I'll give odds Trump has no clue who Adams is.  Last night The Show Formerly Known as Sixty Minutes aired a heavily edited interview he gave Norah O'Donnell and he said he never heard of Zhao Changpeng, the cryptocrook he pardoned last month.  The one who directed $2 billion to Trump's grift World Liberty Financial.  "I'm too busy doing the other."  That's when he pulled out a printout of this tweet from an impeccable source, Little Marco's State Department:


At which point they would have stopped the tape so Scott Pelley could stop laughing, I imagine, but O'Donnell is made of sterner stuff or just wants to keep working for Bari Weiss.  A 73-minute session edited down to 28 minutes -- I thought they weren't going to edit anymore after his Kamala Harris lawsuit/shakedown.  I make many mistakes.  Anyway, he has more important issues:  Seth Meyers laughed at his steam catapult obsession, among other things, which is "PROBABLY ILLEGAL!!!"
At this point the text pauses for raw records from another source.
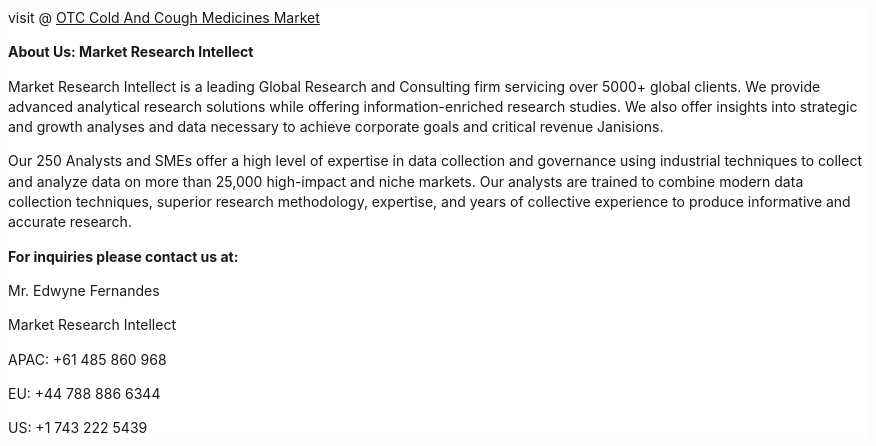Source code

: visit&nbsp;@</strong>&nbsp;</span><span class="font-[700]"><a href="https://www.marketresearchintellect.com/product/global-otc-cold-and-cough-medicines-market/?utm_source=Linkedin&utm_medium=868" target="_blank" data-tracking-control-name="article-ssr-frontend-pulse_little-text-block" data-tracking-will-navigate="" data-test-link="">OTC Cold And Cough Medicines Market</a></span></p><p><strong><span class="font-[700]">About Us: Market Research Intellect</span></strong></p><p><span class="">Market Research Intellect is a leading Global Research and Consulting firm servicing over 5000+ global clients. We provide advanced analytical research solutions while offering information-enriched research studies.&nbsp;</span>We also offer insights into strategic and growth analyses and data necessary to achieve corporate goals and critical revenue Janisions.</p><p><span class="">Our 250 Analysts and SMEs offer a high level of expertise in data collection and governance using industrial techniques to collect and analyze data on more than 25,000 high-impact and niche markets. Our analysts are trained to combine modern data collection techniques, superior research methodology, expertise, and years of collective experience to produce informative and accurate research.</span></p><p><strong>For inquiries please contact us at:</strong></p><p>Mr. Edwyne Fernandes</p><p>Market Research Intellect</p><p>APAC: +61 485 860 968</p><p>EU: +44 788 886 6344</p><p>US: +1 743 222 5439</p>
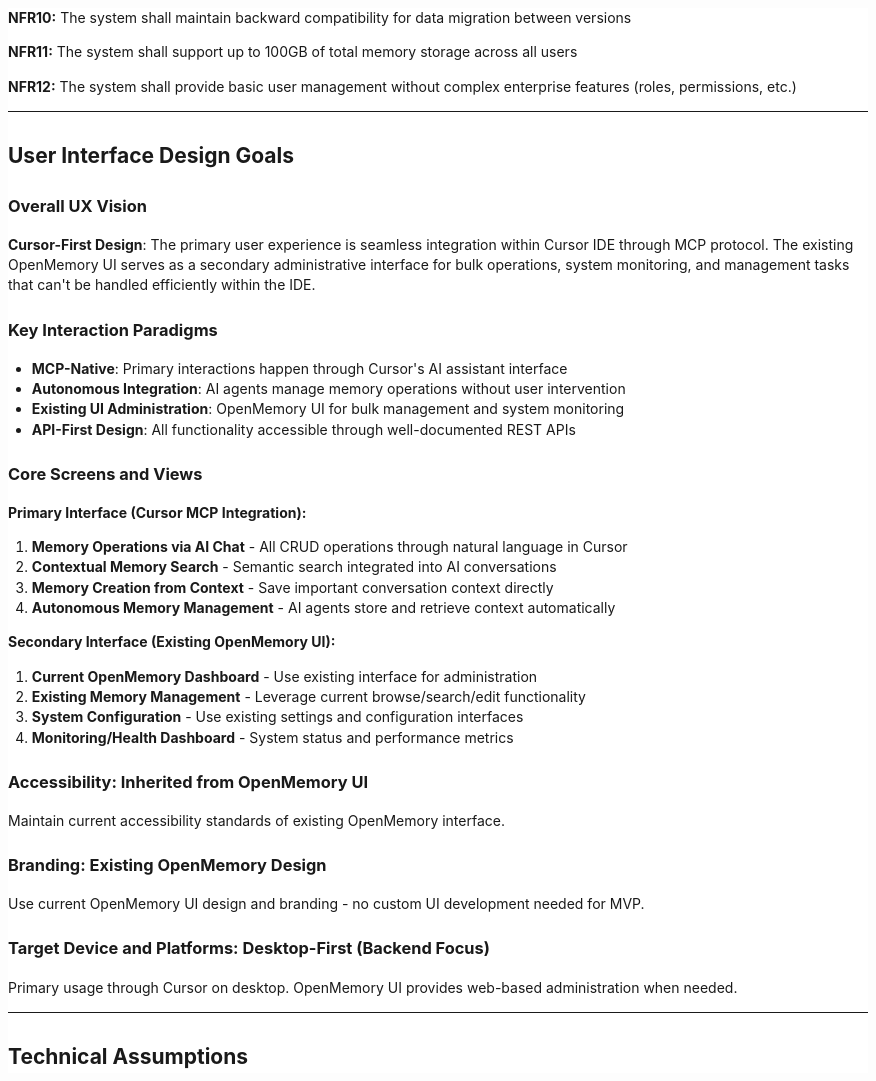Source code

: **NFR10:** The system shall maintain backward compatibility for data migration between versions

**NFR11:** The system shall support up to 100GB of total memory storage across all users

**NFR12:** The system shall provide basic user management without complex enterprise features (roles, permissions, etc.)

---

## User Interface Design Goals

### Overall UX Vision
**Cursor-First Design**: The primary user experience is seamless integration within Cursor IDE through MCP protocol. The existing OpenMemory UI serves as a secondary administrative interface for bulk operations, system monitoring, and management tasks that can't be handled efficiently within the IDE.

### Key Interaction Paradigms
- **MCP-Native**: Primary interactions happen through Cursor's AI assistant interface
- **Autonomous Integration**: AI agents manage memory operations without user intervention
- **Existing UI Administration**: OpenMemory UI for bulk management and system monitoring
- **API-First Design**: All functionality accessible through well-documented REST APIs

### Core Screens and Views
**Primary Interface (Cursor MCP Integration):**
1. **Memory Operations via AI Chat** - All CRUD operations through natural language in Cursor
2. **Contextual Memory Search** - Semantic search integrated into AI conversations
3. **Memory Creation from Context** - Save important conversation context directly
4. **Autonomous Memory Management** - AI agents store and retrieve context automatically

**Secondary Interface (Existing OpenMemory UI):**
1. **Current OpenMemory Dashboard** - Use existing interface for administration
2. **Existing Memory Management** - Leverage current browse/search/edit functionality
3. **System Configuration** - Use existing settings and configuration interfaces
4. **Monitoring/Health Dashboard** - System status and performance metrics

### Accessibility: Inherited from OpenMemory UI
Maintain current accessibility standards of existing OpenMemory interface.

### Branding: Existing OpenMemory Design
Use current OpenMemory UI design and branding - no custom UI development needed for MVP.

### Target Device and Platforms: Desktop-First (Backend Focus)
Primary usage through Cursor on desktop. OpenMemory UI provides web-based administration when needed.

---

## Technical Assumptions
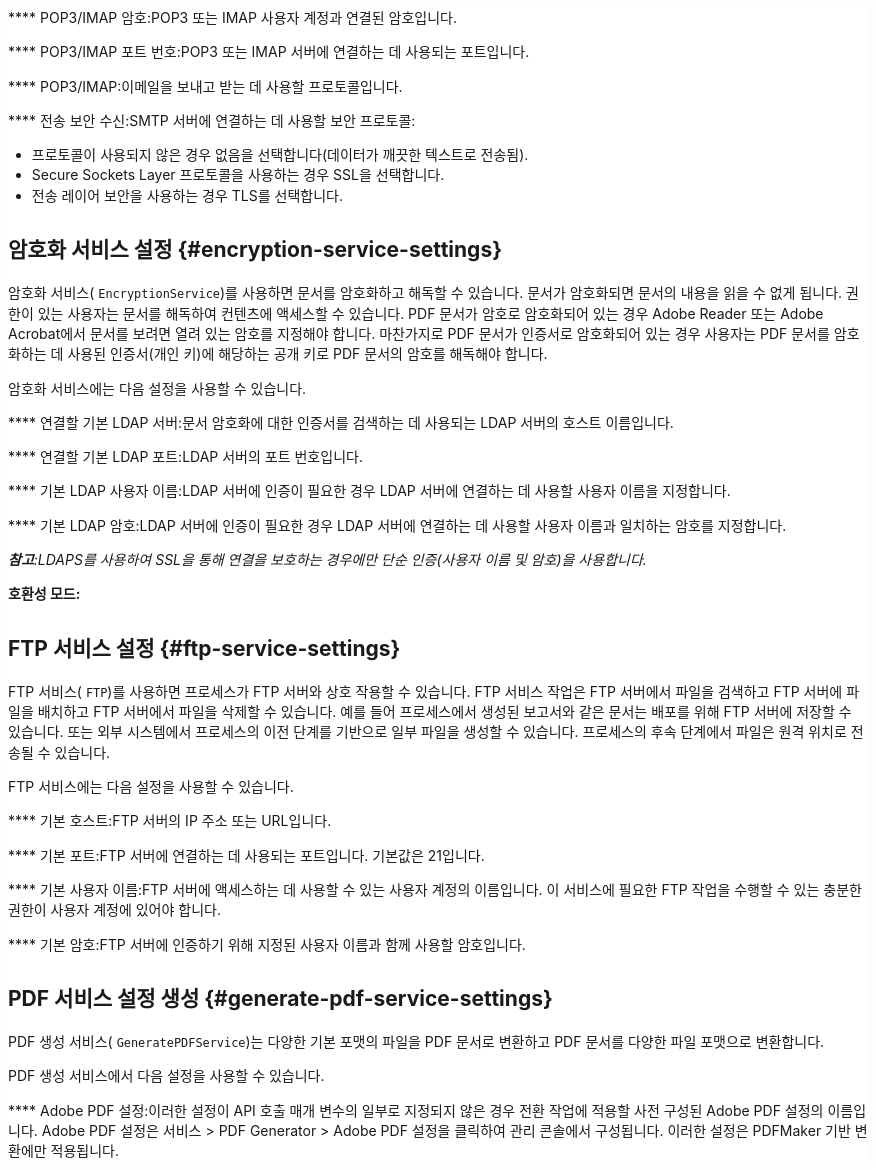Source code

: **** POP3/IMAP 암호:POP3 또는 IMAP 사용자 계정과 연결된 암호입니다.

**** POP3/IMAP 포트 번호:POP3 또는 IMAP 서버에 연결하는 데 사용되는 포트입니다.

**** POP3/IMAP:이메일을 보내고 받는 데 사용할 프로토콜입니다.

**** 전송 보안 수신:SMTP 서버에 연결하는 데 사용할 보안 프로토콜:

* 프로토콜이 사용되지 않은 경우 없음을 선택합니다(데이터가 깨끗한 텍스트로 전송됨).
* Secure Sockets Layer 프로토콜을 사용하는 경우 SSL을 선택합니다.
* 전송 레이어 보안을 사용하는 경우 TLS를 선택합니다.

## 암호화 서비스 설정 {#encryption-service-settings}

암호화 서비스( `EncryptionService`)를 사용하면 문서를 암호화하고 해독할 수 있습니다. 문서가 암호화되면 문서의 내용을 읽을 수 없게 됩니다. 권한이 있는 사용자는 문서를 해독하여 컨텐츠에 액세스할 수 있습니다. PDF 문서가 암호로 암호화되어 있는 경우 Adobe Reader 또는 Adobe Acrobat에서 문서를 보려면 열려 있는 암호를 지정해야 합니다. 마찬가지로 PDF 문서가 인증서로 암호화되어 있는 경우 사용자는 PDF 문서를 암호화하는 데 사용된 인증서(개인 키)에 해당하는 공개 키로 PDF 문서의 암호를 해독해야 합니다.

암호화 서비스에는 다음 설정을 사용할 수 있습니다.

**** 연결할 기본 LDAP 서버:문서 암호화에 대한 인증서를 검색하는 데 사용되는 LDAP 서버의 호스트 이름입니다.

**** 연결할 기본 LDAP 포트:LDAP 서버의 포트 번호입니다.

**** 기본 LDAP 사용자 이름:LDAP 서버에 인증이 필요한 경우 LDAP 서버에 연결하는 데 사용할 사용자 이름을 지정합니다.

**** 기본 LDAP 암호:LDAP 서버에 인증이 필요한 경우 LDAP 서버에 연결하는 데 사용할 사용자 이름과 일치하는 암호를 지정합니다.

***참고&#x200B;**:LDAPS를 사용하여 SSL을 통해 연결을 보호하는 경우에만 단순 인증(사용자 이름 및 암호)을 사용합니다.*

**호환성 모드:**

## FTP 서비스 설정 {#ftp-service-settings}

FTP 서비스( `FTP`)를 사용하면 프로세스가 FTP 서버와 상호 작용할 수 있습니다. FTP 서비스 작업은 FTP 서버에서 파일을 검색하고 FTP 서버에 파일을 배치하고 FTP 서버에서 파일을 삭제할 수 있습니다. 예를 들어 프로세스에서 생성된 보고서와 같은 문서는 배포를 위해 FTP 서버에 저장할 수 있습니다. 또는 외부 시스템에서 프로세스의 이전 단계를 기반으로 일부 파일을 생성할 수 있습니다. 프로세스의 후속 단계에서 파일은 원격 위치로 전송될 수 있습니다.

FTP 서비스에는 다음 설정을 사용할 수 있습니다.

**** 기본 호스트:FTP 서버의 IP 주소 또는 URL입니다.

**** 기본 포트:FTP 서버에 연결하는 데 사용되는 포트입니다. 기본값은 21입니다.

**** 기본 사용자 이름:FTP 서버에 액세스하는 데 사용할 수 있는 사용자 계정의 이름입니다. 이 서비스에 필요한 FTP 작업을 수행할 수 있는 충분한 권한이 사용자 계정에 있어야 합니다.

**** 기본 암호:FTP 서버에 인증하기 위해 지정된 사용자 이름과 함께 사용할 암호입니다.

## PDF 서비스 설정 생성 {#generate-pdf-service-settings}

PDF 생성 서비스( `GeneratePDFService`)는 다양한 기본 포맷의 파일을 PDF 문서로 변환하고 PDF 문서를 다양한 파일 포맷으로 변환합니다.

PDF 생성 서비스에서 다음 설정을 사용할 수 있습니다.

**** Adobe PDF 설정:이러한 설정이 API 호출 매개 변수의 일부로 지정되지 않은 경우 전환 작업에 적용할 사전 구성된 Adobe PDF 설정의 이름입니다. Adobe PDF 설정은 서비스 > PDF Generator > Adobe PDF 설정을 클릭하여 관리 콘솔에서 구성됩니다. 이러한 설정은 PDFMaker 기반 변환에만 적용됩니다.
Not "treason," like Chuck Schumer calling the Cringe Tour of Asia "a dud," so that's something.  

Apart from using heavily armed troops against his own citizens, what has the President of Peace been up to?  The war/not war against Venezuela continues, with fishing boats paying the price for fentanyl that doesn't come from there.  Next up:  Trump suggested he might attack Nigeria because of alleged abuse of Christians ("They're killing record numbers of Christians").  People in Niger are nervous because he might not know it's a different country.  Norah O'Donnell asked, "Would you order US forces to defend Taiwan?" and couldn't get a straight answer ("You'll find out if it happens").  Last summer he refused to approve $400 million in aid to Taiwan, which didn't go unnoticed in China.

Trump is worried about Christians in Nigeria but what about Chicago?  Saturday was All Saints Day, a day of obligation when Catholics are supposed to go to mass.  Bishop Jose Maria Garcia-Maldonado, accompanied by a procession of nuns and laity, attempted to bring the Eucharist to prisoners at the Broadview Processing Center and was turned back by ICE.  Safety and security reasons were cited.  Sean Dunn went on trial today in New York for throwing a sandwich at a CBP agent -- think how much damage he could have done with a communion wafer!


Well, look at this.  Last week Brainworm Bob decided that there's no provable link between autism and Tylenol and today we learn that Kenvue, the maker of Tylenol, was sold to Kimberly-Clark in a $48.7 billion deal.  Isn't that remarkable.

We also learned that Kash Patel likes to use his official FBI jet to attend his girlfriend Alexis Wilkins's appearances around the country, the kind of thing for which he attacked Chris Wray.  Flight logs for FBI planes are available to the public but someone had to suffer for this newest evidence of Patel's ineptitude so he fired Steven Palmer, the 27-year veteran who oversaw the agency's aviation units.  

The dying echo of Sixty Minutes was not without its lighter moments.  Norah O'Donnell must have received a pair of official Newsom Kneepads ("for all your groveling to Trump needs") and decided to try them out.  "Some people have compared [Zohran Mamdani] to a left-wing version of you -- charismatic, breaking the old rules.  What do you think about that?"  "Well, I think I'm a much better looking person than him, right?" he replied.  You make the call.


Andrew Windsor may not sweat anymore but Trump sweats enough for both of them.